LONDON • A chain-smoking former banker who does not believe coaching a football team is worthy of the term "work", Chelsea's new manager Maurizio Sarri is certainly not the norm.
He was appointed on Saturday on a three-year contract, less than 24 hours after the sacking of Antonio Conte. Roman Abramovich's ninth full-time manager in his 15 years as owner could not be more different in terms of background to his fellow Italian Conte.
He may not have a trophy to his name, but he turned Napoli into genuine title contenders on a wage budget barely half the size of champions Juventus'. The team he inherited at Napoli had finished fifth under Rafael Benitez in 2014-15.
Under Sarri, they finished second, then third, before last season becoming the first club to fail to win Serie A despite breaking the 90-point barrier.
The 59-year-old, voted Italian coach of the year last season, has shown a desire to be unorthodox and break the mould.
His family were labourers - his father a construction worker - but he became an international banker.
For 20 years, he mixed working for Banca Monte dei Paschi di Siena, which saw him based in several different countries, with working for lower-league and non-league clubs.
NOT ALL WORK IS TOIL
A tough life is getting up at six every morning and going to work in a factory assembly line, not this one.
MAURIZIO SARRI, Chelsea's new manager, who is acutely aware of how privileged being a football coach is.
His command of English will serve him well in communicating with the players from the start, unlike Conte, who could not speak English when he arrived.
However, despite his high-flying banking career, he has not forgotten his roots - his grandfather fought for the partisans in World War II against the Germans - and he is enraged when he hears some of the hyperbole attached to football.
"When I go to lead a training session, I never say to my family, 'I'm going to work'," he told Italian newspaper Avvenire. "I come from a family of labourers and, if I hear someone talking about 'sacrifices' in football, I get mad."
Indeed, he has gone on record to say he would do the job for free. "A tough life is getting up at six every morning and going to work in a factory assembly line, not this one," said Sarri, who will reportedly earn around £6.5 million (S$11.7 million) a year at Stamford Bridge.
"Coaching is the only job I would contemplate doing for free."
Routines matter to Sarri when he coaches, in part because he is a superstitious individual. Napoli forward Dries Mertens observed in an interview that they would move back and forth between specific different training pitches every day, changing the schedule only whenever a winning run came to an end.
More than that, though, Sarri is a man who sees strength in consistency. Napoli have rarely surprised anyone with their tactical approach over the last three years, lining up every week in the same 4-3-3, and yet they have swept opponents aside with a dazzling brand of football. Critics, however, suggested that his team failed to win the title last season because he had failed to rotate against weaker teams, leaving players exhausted by the end of the season.

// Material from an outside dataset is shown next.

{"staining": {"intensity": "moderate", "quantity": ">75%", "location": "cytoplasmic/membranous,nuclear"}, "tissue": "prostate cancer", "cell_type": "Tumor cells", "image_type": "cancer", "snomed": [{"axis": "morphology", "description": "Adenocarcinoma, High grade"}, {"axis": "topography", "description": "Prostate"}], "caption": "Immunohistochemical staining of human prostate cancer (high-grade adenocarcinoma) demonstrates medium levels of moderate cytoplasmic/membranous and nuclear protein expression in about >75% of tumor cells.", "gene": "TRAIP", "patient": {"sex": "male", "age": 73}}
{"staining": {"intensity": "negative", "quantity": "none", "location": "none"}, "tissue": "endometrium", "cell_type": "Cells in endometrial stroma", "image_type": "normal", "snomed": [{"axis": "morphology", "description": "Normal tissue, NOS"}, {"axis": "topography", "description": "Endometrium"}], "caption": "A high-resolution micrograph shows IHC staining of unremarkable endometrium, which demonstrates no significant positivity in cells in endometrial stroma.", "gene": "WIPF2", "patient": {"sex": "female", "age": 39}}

Arrigo Sacchi, who forged one of the greatest sides in European history at AC Milan in the late 1980s, has only praise for Sarri, hailing him as a "genius".
Sacchi told Marca last year: "He has a great ability to teach... Sarri is the strength of the team. He is the director and author of the orchestra, all the players have improved under him. When you see Sarri's teams play, you know how they train. He is a genius."
Like any coach, Sarri has his flaws. He has been involved in provocative incidents - not least an abusive rant at a female football journalist and raising his middle finger at Juventus fans last season.
Italy coach Roberto Mancini accused Sarri of homophobia when he allegedly called him a "f*****" during an Italian Cup semi-final in 2016 when he was the Inter Milan boss. That sort of language will land him in hot water with the authorities but another more immediate quandary awaits him - how does he get past the strict no-smoking policies at English grounds?
There is some debate about quite how many he smokes a day - some say 60, while Mertens thought it's more like five packets.
Sarri must hope EPL clubs are as accommodating as German side Leipzig, who erected a special smoking section in the Napoli dressing room last season for a Europa League match.
But whether they prove accommodating on the pitch will determine whether his hopes burn bright or go up in a puff of smoke.